22 декабря 1849 года, всего через несколько часов после того, как Достоевский выдержал ужас инсценировки казни, он писал своему любимому брату Михаилу о каторге, на которую ему только что чудесным образом заменили смертный приговор:
Брат! я не уныл и не упал духом. Жизнь везде жизнь, жизнь в нас самих, а не во внешнем. Подле меня будут люди, и быть человеком между людьми и остаться им навсегда, в каких бы то ни было несчастьях, не уныть и не пасть – вот в чем жизнь, в чем задача ее. Я сознал это. Эта идея вошла в плоть и кровь мою. Да правда! та голова, которая создавала, жила высшею жизнию искусства, которая сознала и свыклась с возвышенными потребностями духа, та голова уже срезана с плеч моих. Осталась память и образы, созданные и еще не воплощенные мной. Они изъязвят меня, правда! Но во мне осталось сердце и та же плоть и кровь, которая также может и любить, и страдать, и желать, и помнить, а это все-таки жизнь! On voit le soleil! [Видишь солнце! (франц.)] <…> Никогда еще таких обильных и здоровых запасов духовной жизни не кипело во мне, как теперь. <…> Нет желчи и злобы в душе моей, хотелось бы так любить и обнять хоть кого-нибудь из прежних в это мгновение. Это отрада, я испытал ее сегодня, прощаясь с моими милыми перед смертию. <…> Жизнь – дар, жизнь – счастье, каждая минута могла быть веком счастья. <…> Теперь, переменяя жизнь, перерождаюсь в новую форму [Достоевский 28-1: 162–164].
Достоевский разрабатывал эти идеи до конца жизни как в публицистике, так и в художественных произведениях. Быть «человеком между людьми», придать форму воспоминаниям и идеям, преобразовать одно в другое, осознать, что каждая минута могла бы стать «веком счастья», если ценить дар жизни, – все эти установки легли в основу его душевного перерождения и его творчества, и все эти элементы присутствовали в сознании Достоевского еще до того, как он отправился в Сибирь.
Двумя днями позже, незадолго до отъезда на каторгу, прощаясь с братом и с другом, школьным учителем и критиком Александром Милюковым, Достоевский вновь подтвердил свое намерение. Милюков вспоминал его слова: «…не в гроб же я иду, не в могилу провожаешь, – ив каторге не звери, а люди, может еще и лучше меня, может достойнее меня» (цит. по: [Мочульский 1980: 120]).
Оба эти страстные заявления, сделанные в декабре 1849 года, отражали продуманный план действий Достоевского, целенаправленную программу, которую он составил себе на годы каторги: открыть для себя русский народ. Писатель определился с переменой убеждений, внутренней трансформацией, возрождением, – и, возможно, в какой-то момент – на Семеновском плаце, в Петропавловской крепости или где-то на улицах Санкт-Петербурга – это уже произошло.
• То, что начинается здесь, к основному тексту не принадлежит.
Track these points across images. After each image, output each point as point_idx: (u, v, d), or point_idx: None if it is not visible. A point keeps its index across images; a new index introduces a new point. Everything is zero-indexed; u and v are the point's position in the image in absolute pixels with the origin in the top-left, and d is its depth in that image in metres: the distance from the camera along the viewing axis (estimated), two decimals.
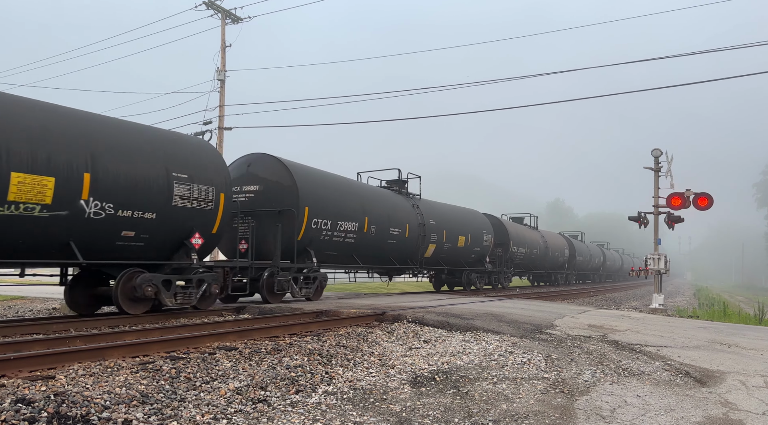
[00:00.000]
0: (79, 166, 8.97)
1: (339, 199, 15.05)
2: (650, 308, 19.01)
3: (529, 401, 5.44)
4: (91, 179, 9.09)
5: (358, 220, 15.54)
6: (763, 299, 27.19)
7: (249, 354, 6.73)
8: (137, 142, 10.17)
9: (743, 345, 9.12)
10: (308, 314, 10.95)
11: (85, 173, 9.03)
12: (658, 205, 19.05)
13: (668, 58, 22.04)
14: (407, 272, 19.98)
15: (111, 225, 9.49)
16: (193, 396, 5.00)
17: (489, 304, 13.37)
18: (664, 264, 18.85)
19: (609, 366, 7.17)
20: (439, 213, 20.60)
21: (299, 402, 5.15)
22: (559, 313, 12.20)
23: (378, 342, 8.36)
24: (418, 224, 18.73)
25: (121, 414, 4.36)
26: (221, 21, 26.59)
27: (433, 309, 11.09)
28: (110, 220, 9.43)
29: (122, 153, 9.74)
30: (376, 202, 17.00)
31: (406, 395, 5.59)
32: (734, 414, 5.20)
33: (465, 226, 22.31)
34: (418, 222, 18.76)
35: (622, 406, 5.34)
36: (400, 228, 17.62)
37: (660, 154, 19.25)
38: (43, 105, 9.28)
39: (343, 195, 15.39)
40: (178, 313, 10.71)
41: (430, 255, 19.65)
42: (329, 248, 14.80)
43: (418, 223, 18.77)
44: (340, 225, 14.91)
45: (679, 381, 6.49)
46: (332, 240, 14.78)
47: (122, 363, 5.90)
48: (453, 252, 21.28)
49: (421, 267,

Однако пять лет спустя, сразу после отбытия срока каторги и по прошествии того периода несвободы, когда, как обычно полагают исследователи, и произошел нравственный переворот, письма Достоевского фиксируют противоположную тенденцию: писатель обнаруживает, что оторван от жизни, испытывает ужас и отвращение к людям. Интересно и то, что слова того времени прямо противоречат более ранним заверениям, что он «не в гроб идет» и не отправляется в логово диких зверей. Через месяц после выхода из Омского острога, 22 февраля 1854 года, Достоевский писал брату Михаилу: «Это народ грубый, раздраженный и озлобленный. Ненависть к дворянам превосходит у них все пределы, и потому нас, дворян, встретили они враждебно и с злобною радостию о нашем горе. Они бы нас съели, если б им дали [курсив мой. – Р. М.]» [Достоевский 28-1: 169]. Несколько месяцев спустя в письме брату Андрею он выразил такой же ужас по поводу пережитого: «А те 4 года считаю я за время, в которое я был похоронен живой и закрыт в гробу. Что за ужасное было это время, не в силах я рассказать тебе, друг мой [курсив мой. – Р.М.]» [Достоевский 28-1:181]. Достоевский на самом деле видел диких зверей; его действительно отправили в могилу.